Data excerpts:
Content starts

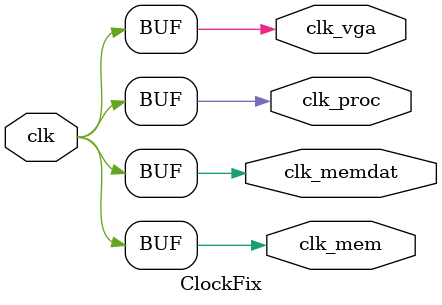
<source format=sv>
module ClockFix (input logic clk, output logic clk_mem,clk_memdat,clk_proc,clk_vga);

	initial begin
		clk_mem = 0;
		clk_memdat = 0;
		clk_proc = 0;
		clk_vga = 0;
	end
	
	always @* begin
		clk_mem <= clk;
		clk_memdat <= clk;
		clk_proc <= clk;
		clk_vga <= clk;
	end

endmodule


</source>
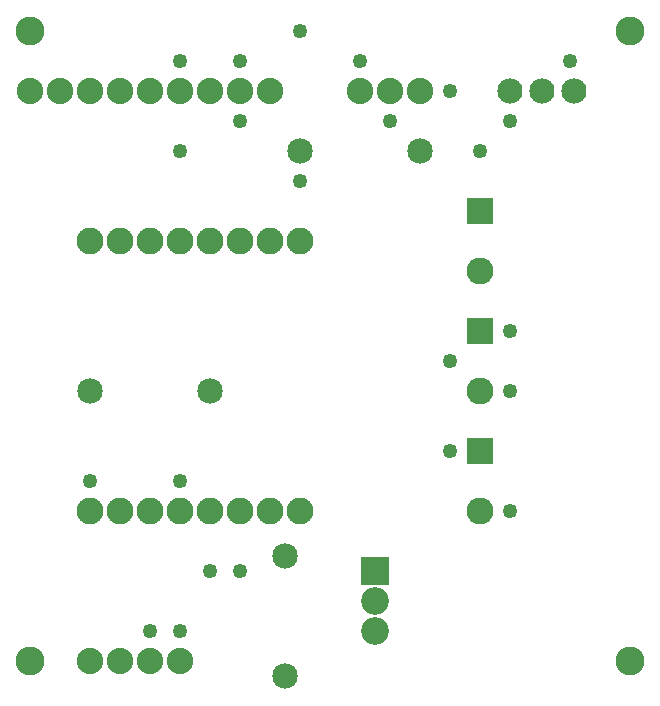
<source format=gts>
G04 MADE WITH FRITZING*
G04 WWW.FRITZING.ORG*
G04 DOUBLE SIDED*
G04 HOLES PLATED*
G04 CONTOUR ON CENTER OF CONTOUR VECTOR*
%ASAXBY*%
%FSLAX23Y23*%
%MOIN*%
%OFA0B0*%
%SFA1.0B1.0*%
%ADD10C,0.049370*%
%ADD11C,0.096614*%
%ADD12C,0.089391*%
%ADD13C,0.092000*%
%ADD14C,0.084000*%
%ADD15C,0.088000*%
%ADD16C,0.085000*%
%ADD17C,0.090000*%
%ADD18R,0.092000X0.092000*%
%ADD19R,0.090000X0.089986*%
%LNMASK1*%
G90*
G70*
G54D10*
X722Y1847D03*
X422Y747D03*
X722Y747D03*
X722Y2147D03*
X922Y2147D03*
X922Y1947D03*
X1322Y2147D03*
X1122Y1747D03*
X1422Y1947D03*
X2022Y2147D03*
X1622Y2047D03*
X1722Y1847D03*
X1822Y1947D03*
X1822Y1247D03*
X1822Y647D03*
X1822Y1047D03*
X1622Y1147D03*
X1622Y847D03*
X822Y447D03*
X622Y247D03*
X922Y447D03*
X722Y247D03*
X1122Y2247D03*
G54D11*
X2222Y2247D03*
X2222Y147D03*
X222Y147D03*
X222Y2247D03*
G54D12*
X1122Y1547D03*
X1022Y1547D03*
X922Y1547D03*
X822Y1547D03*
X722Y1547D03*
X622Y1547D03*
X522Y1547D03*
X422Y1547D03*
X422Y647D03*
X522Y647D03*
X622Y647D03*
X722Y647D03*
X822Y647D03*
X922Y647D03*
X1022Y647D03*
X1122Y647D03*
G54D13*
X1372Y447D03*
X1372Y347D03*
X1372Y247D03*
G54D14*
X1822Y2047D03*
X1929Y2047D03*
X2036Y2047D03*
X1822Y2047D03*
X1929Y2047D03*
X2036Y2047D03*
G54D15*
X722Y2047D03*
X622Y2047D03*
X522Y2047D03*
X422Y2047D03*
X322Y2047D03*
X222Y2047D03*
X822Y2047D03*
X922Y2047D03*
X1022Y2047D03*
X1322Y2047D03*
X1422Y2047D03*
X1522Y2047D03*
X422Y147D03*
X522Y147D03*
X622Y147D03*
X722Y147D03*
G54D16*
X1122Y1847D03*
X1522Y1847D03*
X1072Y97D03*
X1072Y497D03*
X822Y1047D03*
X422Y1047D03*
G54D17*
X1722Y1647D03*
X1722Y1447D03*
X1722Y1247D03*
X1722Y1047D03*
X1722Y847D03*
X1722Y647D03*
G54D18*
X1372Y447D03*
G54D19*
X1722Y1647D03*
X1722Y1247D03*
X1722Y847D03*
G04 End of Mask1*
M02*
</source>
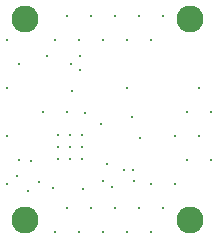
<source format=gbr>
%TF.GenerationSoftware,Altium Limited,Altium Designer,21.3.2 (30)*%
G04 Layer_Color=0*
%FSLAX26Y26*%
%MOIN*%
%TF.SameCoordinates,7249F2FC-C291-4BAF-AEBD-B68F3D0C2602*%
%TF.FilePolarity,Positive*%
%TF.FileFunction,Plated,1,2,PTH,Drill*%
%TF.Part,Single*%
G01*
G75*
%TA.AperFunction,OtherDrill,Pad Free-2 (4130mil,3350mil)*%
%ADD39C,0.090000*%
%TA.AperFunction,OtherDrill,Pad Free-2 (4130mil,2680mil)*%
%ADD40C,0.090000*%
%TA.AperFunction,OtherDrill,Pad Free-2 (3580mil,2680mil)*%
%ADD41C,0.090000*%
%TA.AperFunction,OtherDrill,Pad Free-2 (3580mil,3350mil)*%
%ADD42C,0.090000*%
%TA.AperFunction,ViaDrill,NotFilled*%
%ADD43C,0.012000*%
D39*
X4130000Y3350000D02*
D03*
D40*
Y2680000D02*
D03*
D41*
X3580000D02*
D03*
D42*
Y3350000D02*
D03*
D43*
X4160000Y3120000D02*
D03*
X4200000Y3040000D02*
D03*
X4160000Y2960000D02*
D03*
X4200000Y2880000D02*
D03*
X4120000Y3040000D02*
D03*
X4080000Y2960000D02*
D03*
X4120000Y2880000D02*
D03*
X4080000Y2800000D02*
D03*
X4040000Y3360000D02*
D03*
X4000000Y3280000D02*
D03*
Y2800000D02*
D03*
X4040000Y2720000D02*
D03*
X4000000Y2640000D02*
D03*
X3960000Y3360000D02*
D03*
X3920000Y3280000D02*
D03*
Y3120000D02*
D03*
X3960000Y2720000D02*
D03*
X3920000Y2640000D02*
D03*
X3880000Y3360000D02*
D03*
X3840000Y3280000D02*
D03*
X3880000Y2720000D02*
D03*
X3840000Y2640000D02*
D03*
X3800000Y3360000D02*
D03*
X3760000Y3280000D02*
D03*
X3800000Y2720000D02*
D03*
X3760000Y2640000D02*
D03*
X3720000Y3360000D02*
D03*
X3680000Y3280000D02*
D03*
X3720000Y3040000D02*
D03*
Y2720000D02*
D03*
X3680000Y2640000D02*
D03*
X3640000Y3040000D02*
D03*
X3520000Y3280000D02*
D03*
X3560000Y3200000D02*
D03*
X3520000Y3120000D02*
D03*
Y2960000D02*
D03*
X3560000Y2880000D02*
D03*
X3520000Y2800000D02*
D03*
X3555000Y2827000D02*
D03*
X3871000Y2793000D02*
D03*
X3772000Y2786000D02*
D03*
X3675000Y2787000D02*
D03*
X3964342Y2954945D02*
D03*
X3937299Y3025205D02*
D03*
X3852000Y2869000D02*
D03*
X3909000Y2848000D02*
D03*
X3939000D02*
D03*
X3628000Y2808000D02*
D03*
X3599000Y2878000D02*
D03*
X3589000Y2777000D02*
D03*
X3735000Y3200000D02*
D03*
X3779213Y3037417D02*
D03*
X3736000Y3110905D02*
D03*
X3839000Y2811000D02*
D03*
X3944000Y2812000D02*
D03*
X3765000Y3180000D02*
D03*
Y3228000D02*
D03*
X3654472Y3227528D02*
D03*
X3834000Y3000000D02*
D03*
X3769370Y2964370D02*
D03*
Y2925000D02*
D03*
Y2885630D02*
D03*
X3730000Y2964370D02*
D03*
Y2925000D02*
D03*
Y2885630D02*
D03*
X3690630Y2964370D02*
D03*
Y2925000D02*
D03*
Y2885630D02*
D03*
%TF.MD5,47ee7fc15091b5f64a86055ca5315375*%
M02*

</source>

Content ends

Task item:
For each line of the data that includes the word "Free", return a copy of it.

The completed task:
%TA.AperFunction,OtherDrill,Pad Free-2 (4130mil,3350mil)*%
%TA.AperFunction,OtherDrill,Pad Free-2 (4130mil,2680mil)*%
%TA.AperFunction,OtherDrill,Pad Free-2 (3580mil,2680mil)*%
%TA.AperFunction,OtherDrill,Pad Free-2 (3580mil,3350mil)*%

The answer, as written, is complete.